Deputy Speaker of the Pratinidhi Sabha
- In office 21 January 2023 – 28 December 2025
- President: Bidhya Devi Bhandari Ram Chandra Poudel
- Prime Minister: Pushpa Kamal Dahal K. P. Sharma Oli Sushila Karki
- Speaker: Dev Raj Ghimire
- Preceded by: Pushpa Bhusal Gautam
- Succeeded by: Ruby Kumari Thakur

Member of Parliament, Pratinidhi Sabha
- Incumbent
- Assumed office 26 March 2026
- President: Ram Chandra Poudel
- Preceded by: Dev Raj Ghimire
- Constituency: Jhapa 2
- In office 22 December 2022 – 12 September 2025
- President: Bidhya Devi Bhandari Ram Chandra Poudel
- Constituency: Party List

Personal details
- Born: 2 July 1970 (age 56) Arjundhara Municipality, Jhapa
- Citizenship: Nepalese
- Party: Rastriya Swatantra Party
- Education: Undergraduate in Management
- Occupation: Social Worker, Politician
- Website: indiraranamagar.com; panepal.org;

= Indira Ranamagar =

Nepalese politician and social worker

Indira Rana Magar (इन्दिरा राना मगर) is a Nepalese politician and social worker serving as a member of parliament from the Rastriya Swatantra Party. She also served as the Deputy Speaker of the House of Representatives of Nepal from January 2023 to December 2025.

==Early life and career==
Ranamagar was born on at Deuniabasti, Jhapa in eastern Nepal. Up to the age of ten, she had to struggle for her early schooling, however she managed to get admission later and graduated from a local school. After the graduation, she worked as a teacher and eventually moved to Kathmandu. There she got influenced by the works of Parijat on the rights of political prisoners. Ranamagar joined Parijat's movement and got acquainted with the Nepalese justice system and the poor conditions in prisons.

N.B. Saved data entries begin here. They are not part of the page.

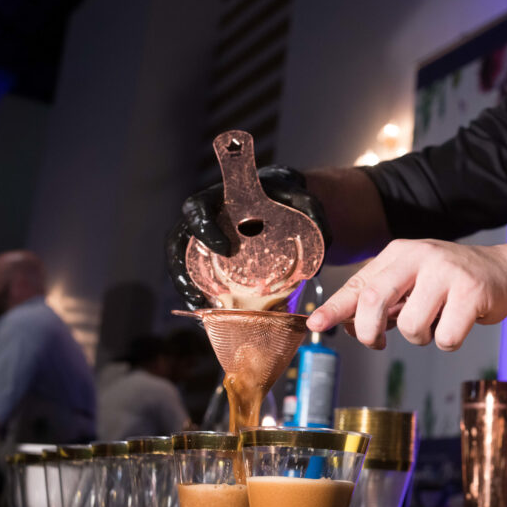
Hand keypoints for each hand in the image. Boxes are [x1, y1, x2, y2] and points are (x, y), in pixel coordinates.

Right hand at [165, 165, 330, 308]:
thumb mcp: (300, 197)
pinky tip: (213, 311)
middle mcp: (204, 218)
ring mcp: (202, 238)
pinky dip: (201, 293)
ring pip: (182, 263)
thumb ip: (313, 211)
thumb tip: (326, 242)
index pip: (197, 209)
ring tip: (204, 310)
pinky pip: (196, 275)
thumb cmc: (285, 195)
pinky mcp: (209, 256)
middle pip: (180, 242)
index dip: (202, 228)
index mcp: (220, 197)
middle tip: (201, 294)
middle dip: (184, 270)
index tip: (224, 248)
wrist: (279, 199)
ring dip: (188, 288)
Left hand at [307, 239, 506, 350]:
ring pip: (410, 327)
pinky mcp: (471, 292)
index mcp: (400, 252)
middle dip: (368, 331)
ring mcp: (447, 273)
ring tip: (437, 322)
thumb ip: (383, 299)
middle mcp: (420, 256)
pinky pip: (444, 337)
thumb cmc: (454, 282)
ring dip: (420, 338)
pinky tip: (460, 322)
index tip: (315, 325)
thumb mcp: (414, 280)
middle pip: (373, 299)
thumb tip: (346, 324)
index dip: (334, 307)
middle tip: (377, 342)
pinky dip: (448, 340)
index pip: (358, 283)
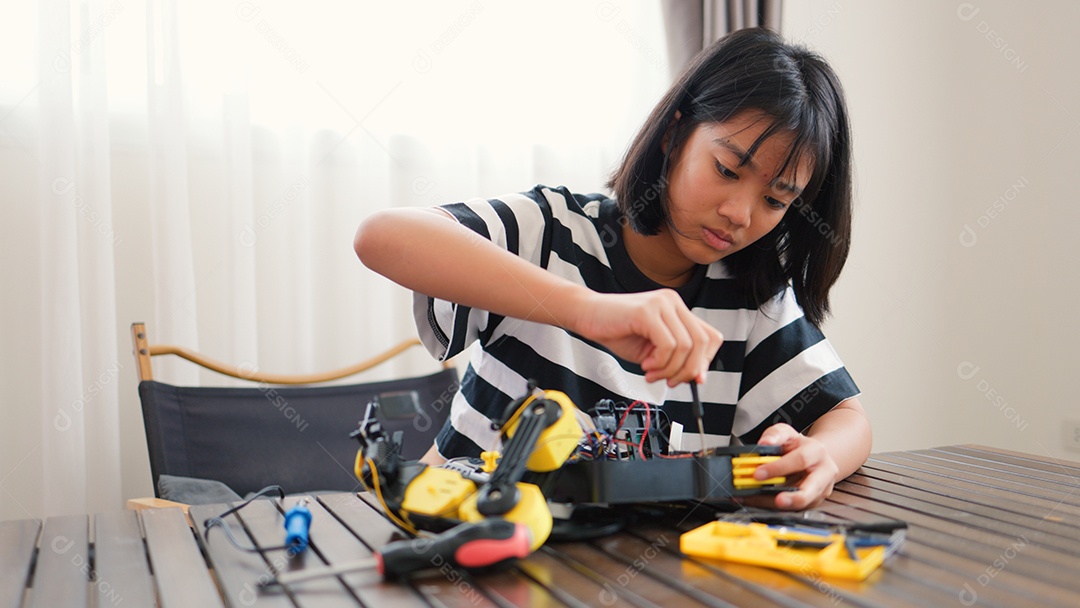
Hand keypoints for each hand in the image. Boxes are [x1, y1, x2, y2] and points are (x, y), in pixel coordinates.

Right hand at [570, 289, 722, 385]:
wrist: (586, 316)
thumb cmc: (617, 331)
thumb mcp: (653, 350)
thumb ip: (676, 358)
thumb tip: (697, 377)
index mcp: (677, 309)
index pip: (711, 337)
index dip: (705, 362)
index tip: (692, 379)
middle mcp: (673, 302)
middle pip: (702, 342)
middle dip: (687, 370)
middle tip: (669, 381)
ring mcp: (661, 304)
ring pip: (685, 346)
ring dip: (668, 369)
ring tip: (651, 373)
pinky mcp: (647, 311)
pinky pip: (667, 345)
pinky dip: (659, 362)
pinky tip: (646, 365)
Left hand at [743, 423, 839, 509]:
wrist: (814, 456)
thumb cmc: (798, 445)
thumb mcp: (786, 433)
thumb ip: (774, 435)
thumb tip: (764, 443)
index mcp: (817, 452)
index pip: (800, 460)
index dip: (779, 468)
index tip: (758, 474)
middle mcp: (824, 472)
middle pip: (812, 489)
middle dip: (794, 498)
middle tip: (778, 501)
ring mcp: (822, 489)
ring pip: (803, 503)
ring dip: (779, 505)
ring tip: (758, 501)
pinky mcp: (815, 501)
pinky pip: (796, 508)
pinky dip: (777, 507)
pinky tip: (761, 502)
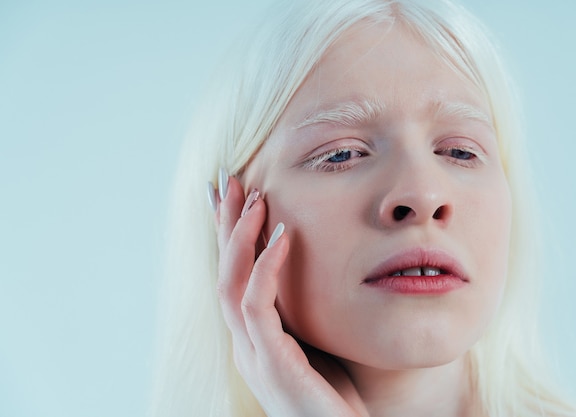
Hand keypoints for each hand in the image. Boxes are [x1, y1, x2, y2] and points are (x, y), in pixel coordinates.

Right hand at [212, 171, 368, 416]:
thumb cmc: (337, 397)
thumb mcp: (318, 343)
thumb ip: (306, 312)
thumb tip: (313, 273)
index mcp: (255, 337)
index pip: (233, 275)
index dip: (227, 235)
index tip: (228, 196)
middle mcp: (245, 343)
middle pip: (223, 271)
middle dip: (224, 224)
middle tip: (228, 180)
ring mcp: (253, 354)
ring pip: (230, 283)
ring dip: (239, 236)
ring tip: (252, 196)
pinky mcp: (271, 364)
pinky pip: (257, 306)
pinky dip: (265, 267)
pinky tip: (281, 236)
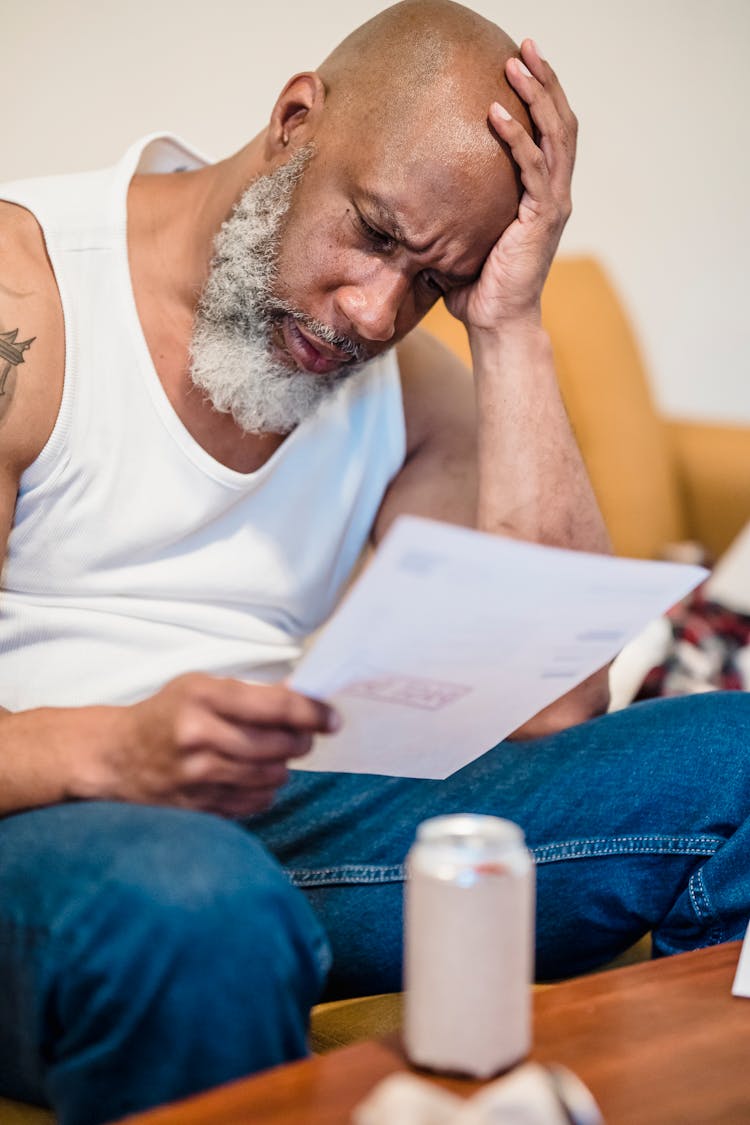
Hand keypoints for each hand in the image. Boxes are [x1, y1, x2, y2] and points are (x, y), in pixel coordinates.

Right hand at [96, 673, 338, 816]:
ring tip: (272, 754)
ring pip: (272, 776)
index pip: (275, 706)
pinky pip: (255, 802)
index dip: (312, 713)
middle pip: (279, 745)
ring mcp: (198, 776)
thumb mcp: (200, 686)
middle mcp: (200, 736)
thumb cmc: (165, 715)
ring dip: (282, 766)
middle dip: (301, 741)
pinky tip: (252, 777)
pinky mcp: (199, 806)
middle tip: (302, 736)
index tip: (332, 718)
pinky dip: (265, 790)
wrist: (116, 758)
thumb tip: (305, 699)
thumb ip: (250, 694)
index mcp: (202, 696)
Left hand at [447, 39, 576, 331]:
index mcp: (542, 194)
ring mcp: (551, 205)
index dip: (542, 96)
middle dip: (544, 80)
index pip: (550, 133)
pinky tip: (495, 114)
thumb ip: (454, 210)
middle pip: (560, 122)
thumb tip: (411, 190)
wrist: (496, 325)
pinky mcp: (542, 219)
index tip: (521, 63)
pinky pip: (531, 168)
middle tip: (525, 46)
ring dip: (536, 95)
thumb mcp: (465, 237)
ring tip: (515, 63)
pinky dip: (516, 138)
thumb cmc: (478, 289)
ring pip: (554, 136)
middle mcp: (554, 194)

==Work with Prisoners Assistance Nepal==
Ranamagar founded a non-profit organization Prisoners Assistance Nepal in 2000 which assists the children of parents serving sentence in jails. The organization has constructed four children's homes, two schools, and implemented social projects aimed to help prisoners and their children.

==Political career==
Indira Ranamagar was nominated as a Member of 2nd Federal Parliament of Nepal from Indigenous peoples category by Rastriya Swatantra Party, following the 2022 Nepalese general election.

Indira Ranamagar was elected as the third Deputy Speaker of the Parliament on January 21, 2023. She received a total of 166 votes out of the 264 members present in the House.She resigned from the post on 28 December 2025 to contest for 2026 Nepalese general election.

She is the member of the 3rd Federal Parliament of Nepal elected from Jhapa-2 in 2026 Nepalese General Election securing 60,110 votes and defeating former Speaker of the house Devraj Ghimire.

==Awards and recognitions==
For her work, Ranamagar has been recognized by various national and international organizations. Some of the major awards she received are:
- Asia 21 Young Leader Public Service Award in 2009.
- World Children’s Honorary Award from the Queen Silvia of Sweden in 2014.
- Nomination for World's Children's Prize in 2014.
- Listed in the BBC's 100 Women in 2017.